Allein die Menge an potenziellen PCs verleiht Blaster eine ganz neue Qualität. Während Slammer sich auf SQL-Server gestürzt hatte und damit schätzungsweise eine Viertelmillion Rechner bedroht waren, sind es jetzt weltweit zwischen 100 und 200 Millionen, rechnet David Perry von Symantec vor. Antivirensoftware sei noch dazu relativ machtlos, weil keine Verbreitung per Mail stattfindet. Immerhin können versierte Nutzer von entsprechenden Anwendungen an den Log-Files nachsehen, ob ihr Rechner infiziert wurde und möglicherweise gerade dabei ist, einer weiteren Verbreitung zu dienen.
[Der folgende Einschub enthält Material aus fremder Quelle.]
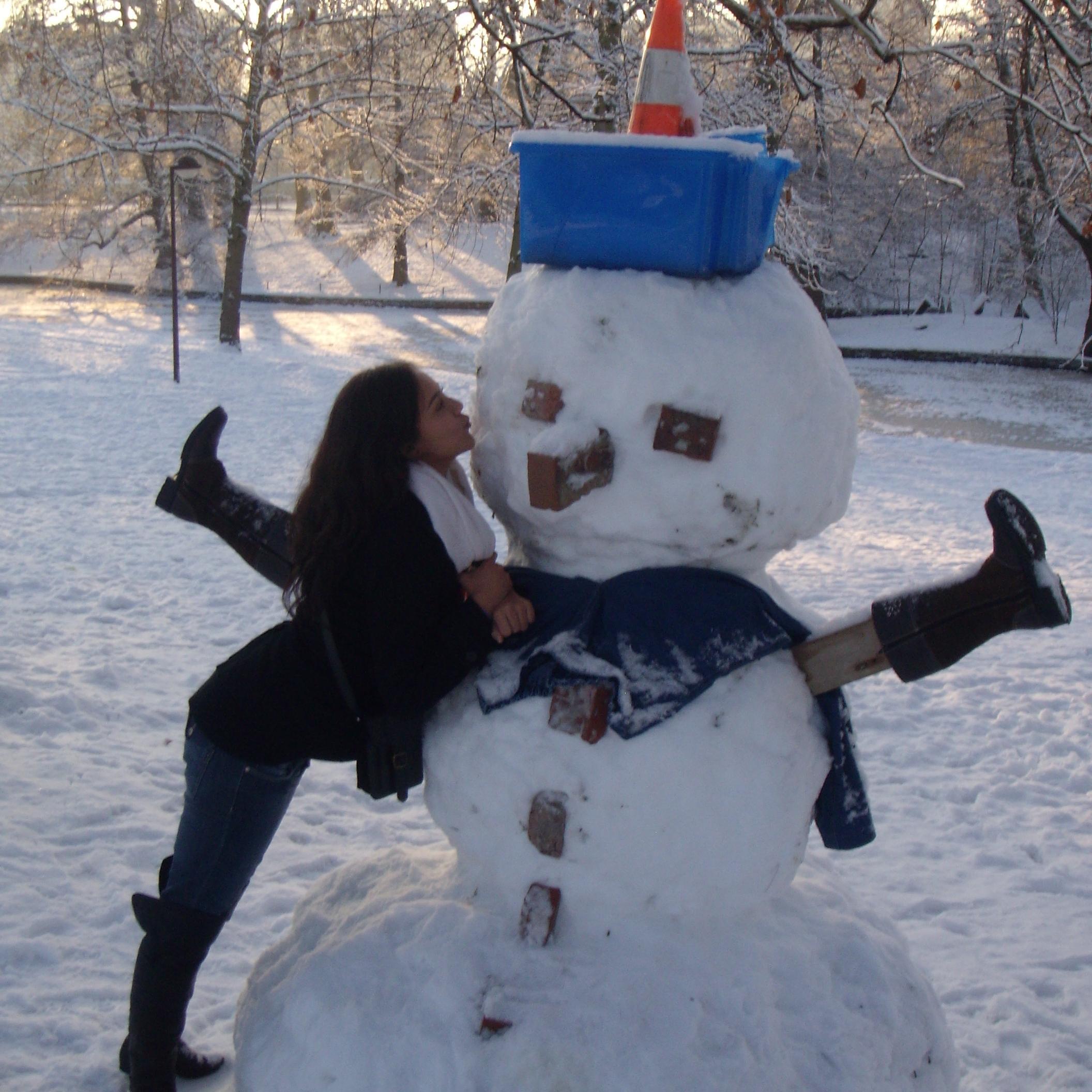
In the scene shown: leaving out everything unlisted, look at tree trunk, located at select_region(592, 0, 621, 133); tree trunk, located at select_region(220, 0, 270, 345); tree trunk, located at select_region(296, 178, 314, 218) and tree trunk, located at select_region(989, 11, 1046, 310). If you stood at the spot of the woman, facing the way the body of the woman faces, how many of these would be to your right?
0

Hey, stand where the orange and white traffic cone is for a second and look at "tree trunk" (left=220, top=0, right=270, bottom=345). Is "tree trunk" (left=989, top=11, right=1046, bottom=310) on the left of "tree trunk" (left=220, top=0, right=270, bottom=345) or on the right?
right

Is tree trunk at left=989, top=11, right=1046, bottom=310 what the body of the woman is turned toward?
no

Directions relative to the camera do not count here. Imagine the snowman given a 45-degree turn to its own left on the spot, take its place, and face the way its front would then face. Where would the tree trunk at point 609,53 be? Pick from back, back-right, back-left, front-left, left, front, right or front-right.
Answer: back

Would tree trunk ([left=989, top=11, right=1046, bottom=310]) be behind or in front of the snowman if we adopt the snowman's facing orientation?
behind

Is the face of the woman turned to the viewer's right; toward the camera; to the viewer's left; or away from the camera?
to the viewer's right

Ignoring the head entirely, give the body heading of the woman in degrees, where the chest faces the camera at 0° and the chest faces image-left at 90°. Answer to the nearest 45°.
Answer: approximately 270°

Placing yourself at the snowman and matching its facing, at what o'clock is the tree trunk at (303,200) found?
The tree trunk is roughly at 4 o'clock from the snowman.

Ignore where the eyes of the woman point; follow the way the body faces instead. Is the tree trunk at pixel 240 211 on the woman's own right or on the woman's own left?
on the woman's own left

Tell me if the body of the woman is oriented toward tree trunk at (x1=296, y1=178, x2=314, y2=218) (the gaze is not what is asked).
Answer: no
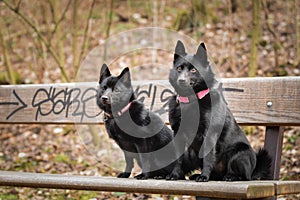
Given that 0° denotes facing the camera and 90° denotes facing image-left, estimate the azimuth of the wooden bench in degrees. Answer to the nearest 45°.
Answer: approximately 0°

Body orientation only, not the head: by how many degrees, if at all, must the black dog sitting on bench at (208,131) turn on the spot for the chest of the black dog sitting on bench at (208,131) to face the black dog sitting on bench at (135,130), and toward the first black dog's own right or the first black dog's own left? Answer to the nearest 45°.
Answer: approximately 90° to the first black dog's own right

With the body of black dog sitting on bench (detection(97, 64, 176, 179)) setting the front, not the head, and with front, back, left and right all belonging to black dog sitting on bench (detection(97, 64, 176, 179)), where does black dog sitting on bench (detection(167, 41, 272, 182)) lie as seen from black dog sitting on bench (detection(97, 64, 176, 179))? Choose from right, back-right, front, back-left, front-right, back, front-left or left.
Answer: left

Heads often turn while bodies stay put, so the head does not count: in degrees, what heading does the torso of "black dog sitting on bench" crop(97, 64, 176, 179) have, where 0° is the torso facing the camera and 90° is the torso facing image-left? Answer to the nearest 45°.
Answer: approximately 45°
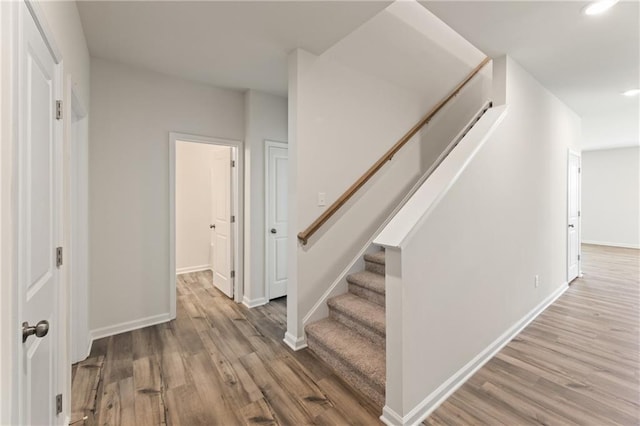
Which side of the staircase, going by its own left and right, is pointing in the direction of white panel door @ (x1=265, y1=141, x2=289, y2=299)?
right

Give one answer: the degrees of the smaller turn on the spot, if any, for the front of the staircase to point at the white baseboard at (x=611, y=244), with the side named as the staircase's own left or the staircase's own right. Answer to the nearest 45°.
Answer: approximately 180°

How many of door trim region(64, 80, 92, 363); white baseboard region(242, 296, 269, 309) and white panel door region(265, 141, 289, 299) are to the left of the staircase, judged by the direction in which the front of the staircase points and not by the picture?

Obwohl betroffene Unternehmen gegenüber ihren IT-Sicherheitsdienstleistern angeben, sie hätten keinen Totalausfall erlebt, sondern höchstens eine Beeinträchtigung der Bandbreite im Unternehmensnetz, sind die Auswirkungen schon jetzt bemerkenswert. Die KFZ-Zulassungsstellen im US-Bundesstaat Maryland mussten am Dienstag Mittag komplett schließen, um ihre Systeme auf Vordermann zu bringen. Die Stadtverwaltung von Philadelphia meldet ebenfalls einen Befall. An der Universität Stanford sollen 2500 Rechner befallen sein und das US-Ministerium für Heimatschutz räumte ein, dass mehrere Bundesbehörden mit Blaster zu kämpfen hätten. Seinem Code zufolge plant der Wurm von den infizierten Rechner aus am Samstag einen Überlastungsangriff (‘Denial-of-Service-Attacke’) auf die Webserver, auf denen ‘windowsupdate.com’ liegt.